Step 5: Connecting Event Sources
Triggering via Pub/Sub
Create a Pub/Sub topic and subscription that pushes messages to your Cloud Run service.
gcloud pubsub topics create data-topic
Create a service account with the Pub/Sub Subscriber role:
gcloud iam service-accounts create pubsub-invoker \
--display-name "Pub/Sub Invoker"
gcloud projects add-iam-policy-binding PROJECT_ID \
--member="serviceAccount:pubsub-invoker@PROJECT_ID.iam.gserviceaccount.com" \
--role="roles/pubsub.subscriber"
Create a push subscription pointed at Cloud Run:
gcloud pubsub subscriptions create data-subscription \
--topic=data-topic \
--push-endpoint=YOUR_CLOUD_RUN_URL \
--push-auth-service-account=pubsub-invoker@PROJECT_ID.iam.gserviceaccount.com
Replace YOUR_CLOUD_RUN_URL with your Cloud Run service URL.

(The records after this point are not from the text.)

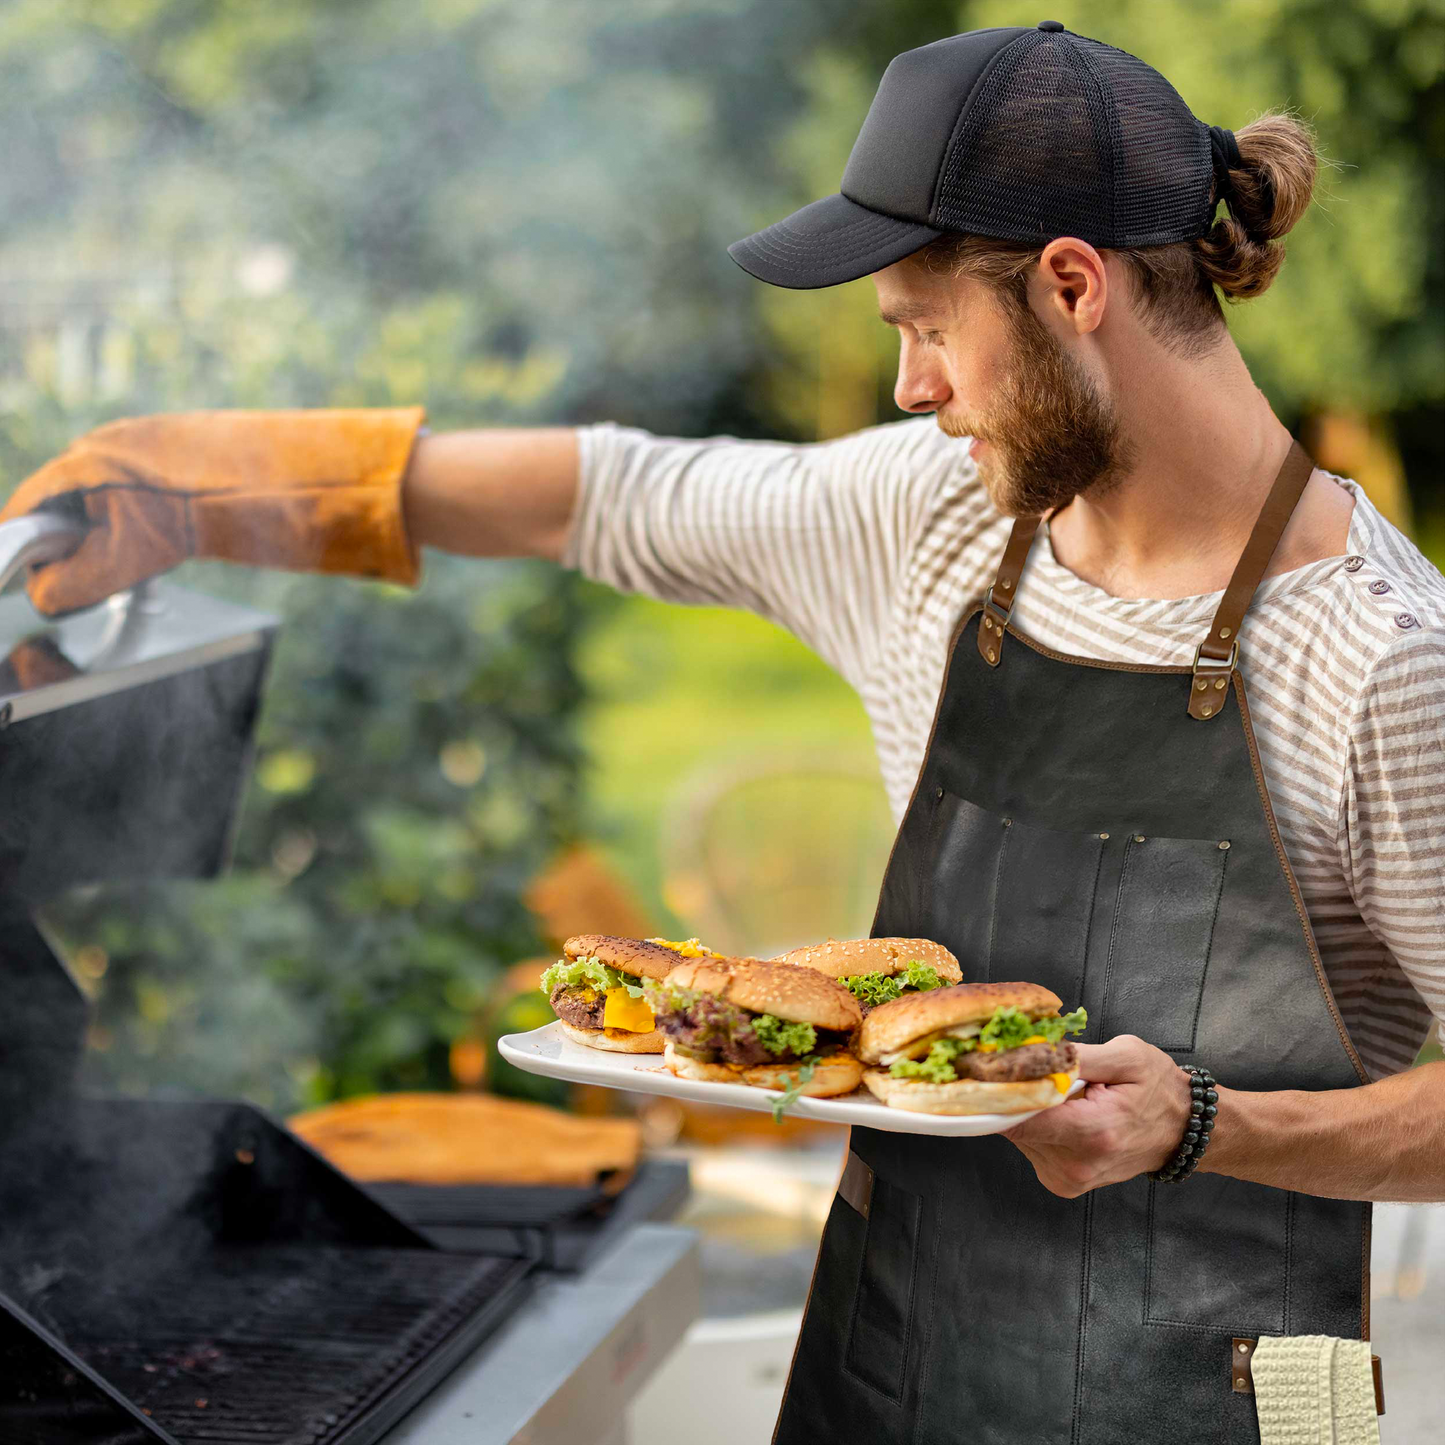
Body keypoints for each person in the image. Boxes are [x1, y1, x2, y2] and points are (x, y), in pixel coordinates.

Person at [3, 20, 1442, 1444]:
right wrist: (200, 486)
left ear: (1073, 286)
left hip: (1252, 1397)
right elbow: (603, 495)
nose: (909, 388)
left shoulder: (1383, 661)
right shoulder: (932, 521)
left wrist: (1205, 1127)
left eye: (928, 329)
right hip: (902, 1367)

Cloud Storage Events via Eventarc
To trigger processing when a file is uploaded to Cloud Storage:
gcloud eventarc triggers create storage-trigger \
--destination-run-service=data-processor \
--event-filters="type=google.cloud.storage.object.v1.finalized" \
--location=REGION \
--service-account=pubsub-invoker@PROJECT_ID.iam.gserviceaccount.com
Any object finalized in Cloud Storage now triggers your Cloud Run service.
Step 6: Scaling and Configuration
Set concurrency and memory limits:
gcloud run services update data-processor \
--concurrency=80 \
--memory=512Mi
Set environment variables:
gcloud run services update data-processor \
--update-env-vars "ENV=production,DEBUG=false"
Step 7: Monitoring and Logging
Cloud Logging collects application logs automatically. Cloud Monitoring provides dashboards and alerting for CPU utilization, memory usage, and request latency. Set up alerts for error rate spikes and latency increases before they become user-visible problems.
Best Practices
Cold Start Mitigation
Keep minimum one instance running to eliminate cold starts for latency-sensitive pipelines:
gcloud run services update data-processor \
--min-instances=1
Use slim base images to reduce container startup time.
Security
Grant service accounts only the permissions they need. Use VPC Service Controls for pipelines that handle sensitive data.
Error Handling and Idempotency
Design processing logic to handle duplicate messages safely. Pub/Sub guarantees at-least-once delivery, so a message can arrive more than once. Retries should produce the same result regardless of how many times they run.
Real-World Use Cases
Real-time analytics from IoT devices or user events, ETL processes loading into BigQuery, image and video processing triggered by file uploads, and machine learning preprocessing pipelines all map naturally onto this architecture. The pattern is the same in each case: an event triggers a Cloud Run invocation, the service processes the payload, and the result is stored or forwarded.
Conclusion
Cloud Run removes most of the operational burden from running data processing pipelines. You write a container, define the event sources, and let Google handle scaling, availability, and infrastructure. The cost model, paying only for actual compute, makes it practical for pipelines with variable or unpredictable load. The main discipline required is designing processing steps to be stateless and idempotent, which is good practice in any distributed system.